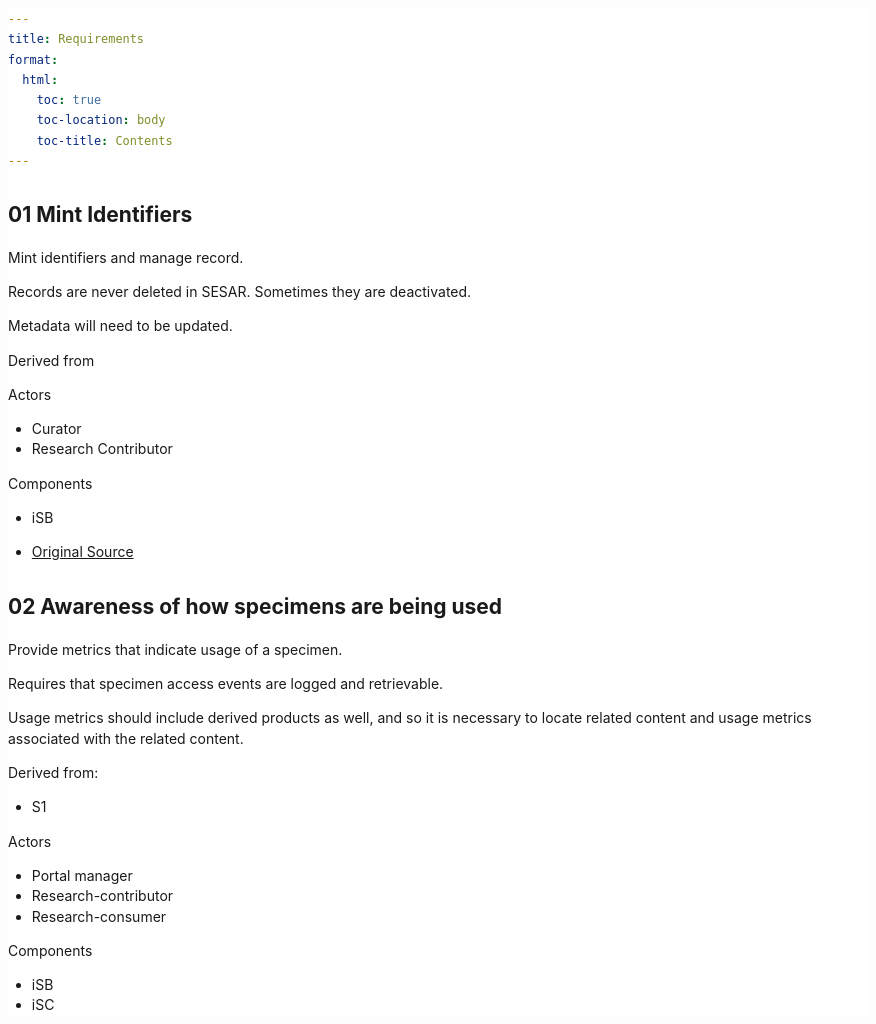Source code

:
 ```yaml
---
title: Requirements
format:
  html:
    toc: true
    toc-location: body
    toc-title: Contents
---
```


## 01 Mint Identifiers

Mint identifiers and manage record.

Records are never deleted in SESAR. Sometimes they are deactivated.

Metadata will need to be updated.

Derived from

Actors

- Curator
- Research Contributor

Components

- iSB

- [Original Source](https://docs.google.com/document/d/16397FFbd0NjzW93TTD95ZqYkrwEpsC5DzBJnE7xnLPA/edit#heading=h.wm0ue5lp5goi)


## 02 Awareness of how specimens are being used

Provide metrics that indicate usage of a specimen. 

Requires that specimen access events are logged and retrievable. 

Usage metrics should include derived products as well, and so it is necessary to locate related content and usage metrics associated with the related content.

Derived from:

- S1

Actors

- Portal manager
- Research-contributor
- Research-consumer

Components

- iSB
- iSC

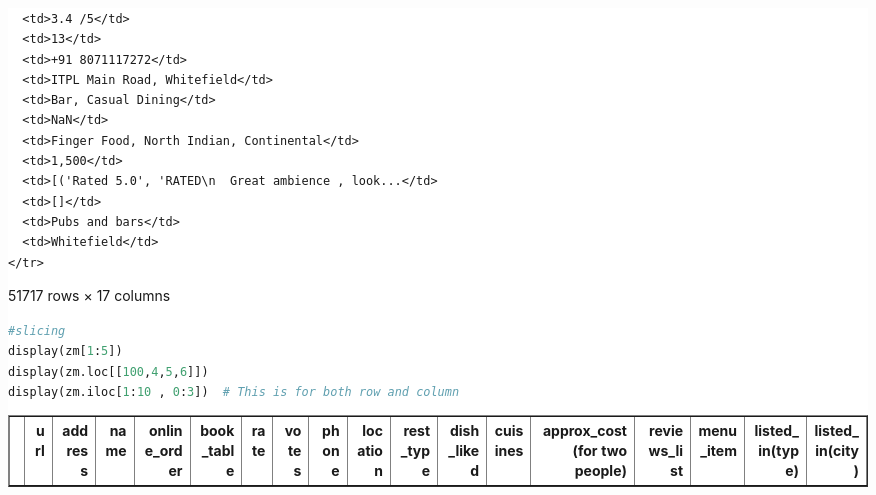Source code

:       <td>3.4 /5</td>
      <td>13</td>
      <td>+91 8071117272</td>
      <td>ITPL Main Road, Whitefield</td>
      <td>Bar, Casual Dining</td>
      <td>NaN</td>
      <td>Finger Food, North Indian, Continental</td>
      <td>1,500</td>
      <td>[('Rated 5.0', 'RATED\n  Great ambience , look...</td>
      <td>[]</td>
      <td>Pubs and bars</td>
      <td>Whitefield</td>
    </tr>
  </tbody>
</table>
<p>51717 rows × 17 columns</p>
</div>




```python
#slicing 
display(zm[1:5])
display(zm.loc[[100,4,5,6]])
display(zm.iloc[1:10 , 0:3])  # This is for both row and column
```


<div>
<style scoped>
    .dataframe tbody tr th:only-of-type {
        vertical-align: middle;
    }

    .dataframe tbody tr th {
        vertical-align: top;
    }

    .dataframe thead th {
        text-align: right;
    }
</style>
<table border="1" class="dataframe">
  <thead>
    <tr style="text-align: right;">
      <th></th>
      <th>url</th>
      <th>address</th>
      <th>name</th>
      <th>online_order</th>
      <th>book_table</th>
      <th>rate</th>
      <th>votes</th>
      <th>phone</th>
      <th>location</th>
      <th>rest_type</th>
      <th>dish_liked</th>
      <th>cuisines</th>
      <th>approx_cost(for two people)</th>
      <th>reviews_list</th>
      <th>menu_item</th>
      <th>listed_in(type)</th>
      <th>listed_in(city)</th>
    </tr>
  </thead>
  <tbody>
    <tr>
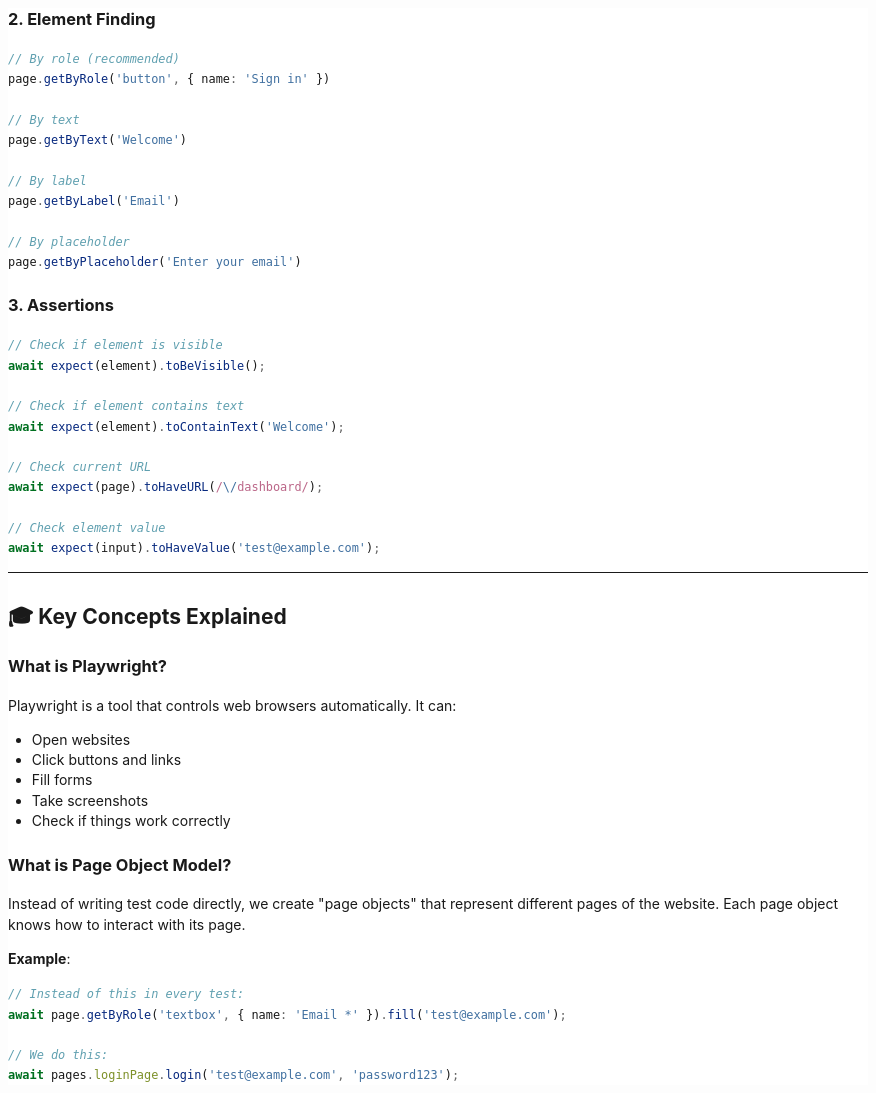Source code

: ### **2. Element Finding**
```typescript
// By role (recommended)
page.getByRole('button', { name: 'Sign in' })

// By text
page.getByText('Welcome')

// By label
page.getByLabel('Email')

// By placeholder
page.getByPlaceholder('Enter your email')
```

### **3. Assertions**
```typescript
// Check if element is visible
await expect(element).toBeVisible();

// Check if element contains text
await expect(element).toContainText('Welcome');

// Check current URL
await expect(page).toHaveURL(/\/dashboard/);

// Check element value
await expect(input).toHaveValue('test@example.com');
```

---

## 🎓 **Key Concepts Explained**

### **What is Playwright?**
Playwright is a tool that controls web browsers automatically. It can:
- Open websites
- Click buttons and links
- Fill forms
- Take screenshots
- Check if things work correctly

### **What is Page Object Model?**
Instead of writing test code directly, we create "page objects" that represent different pages of the website. Each page object knows how to interact with its page.

**Example**:
```typescript
// Instead of this in every test:
await page.getByRole('textbox', { name: 'Email *' }).fill('test@example.com');

// We do this:
await pages.loginPage.login('test@example.com', 'password123');
```
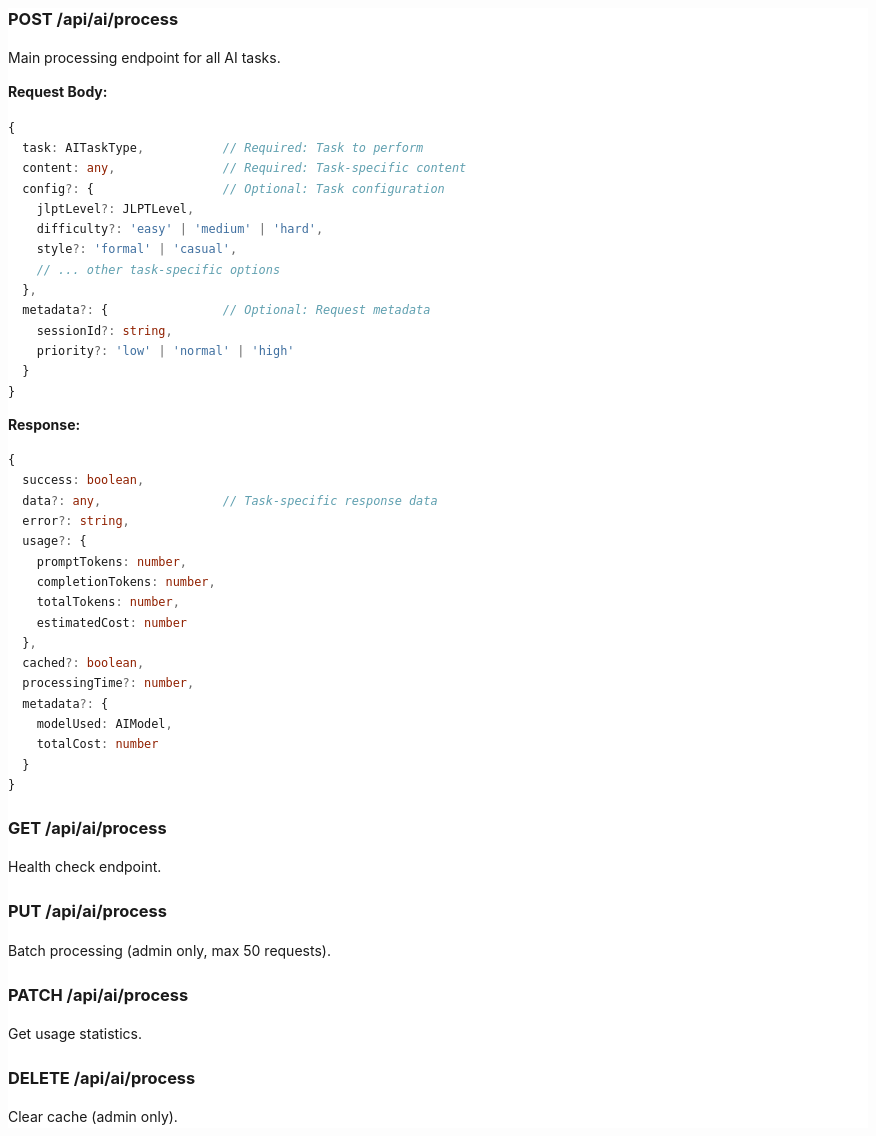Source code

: ### POST /api/ai/process
Main processing endpoint for all AI tasks.

**Request Body:**
```typescript
{
  task: AITaskType,           // Required: Task to perform
  content: any,               // Required: Task-specific content
  config?: {                  // Optional: Task configuration
    jlptLevel?: JLPTLevel,
    difficulty?: 'easy' | 'medium' | 'hard',
    style?: 'formal' | 'casual',
    // ... other task-specific options
  },
  metadata?: {                // Optional: Request metadata
    sessionId?: string,
    priority?: 'low' | 'normal' | 'high'
  }
}
```

**Response:**
```typescript
{
  success: boolean,
  data?: any,                 // Task-specific response data
  error?: string,
  usage?: {
    promptTokens: number,
    completionTokens: number,
    totalTokens: number,
    estimatedCost: number
  },
  cached?: boolean,
  processingTime?: number,
  metadata?: {
    modelUsed: AIModel,
    totalCost: number
  }
}
```

### GET /api/ai/process
Health check endpoint.

### PUT /api/ai/process
Batch processing (admin only, max 50 requests).

### PATCH /api/ai/process
Get usage statistics.

### DELETE /api/ai/process
Clear cache (admin only).
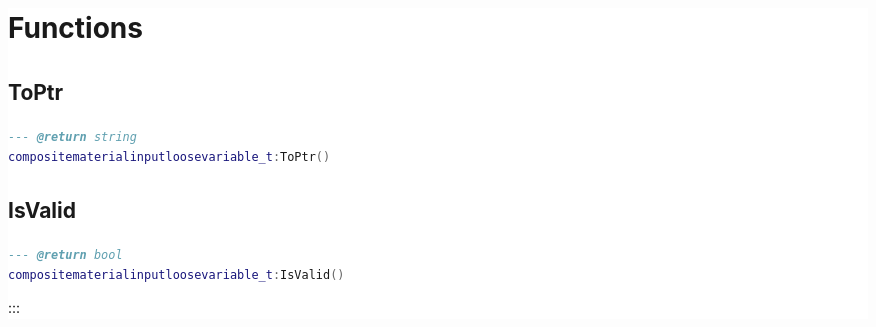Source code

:# Functions
## ToPtr
```lua
--- @return string
compositematerialinputloosevariable_t:ToPtr()
```
## IsValid
```lua
--- @return bool
compositematerialinputloosevariable_t:IsValid()
```

:::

> _Task to complete_: Quote, exactly and only, the lines from the first line of the data above through the line containing "Provide metrics that". The pictures do not belong in it.

> _Response to the exercise_:
Source code

:
 ```yaml
---
title: Requirements
format:
  html:
    toc: true
    toc-location: body
    toc-title: Contents
---
```


## 01 Mint Identifiers

Mint identifiers and manage record.

Records are never deleted in SESAR. Sometimes they are deactivated.

Metadata will need to be updated.

Derived from

Actors

- Curator
- Research Contributor

Components

- iSB

- [Original Source](https://docs.google.com/document/d/16397FFbd0NjzW93TTD95ZqYkrwEpsC5DzBJnE7xnLPA/edit#heading=h.wm0ue5lp5goi)


## 02 Awareness of how specimens are being used

Provide metrics that indicate usage of a specimen. 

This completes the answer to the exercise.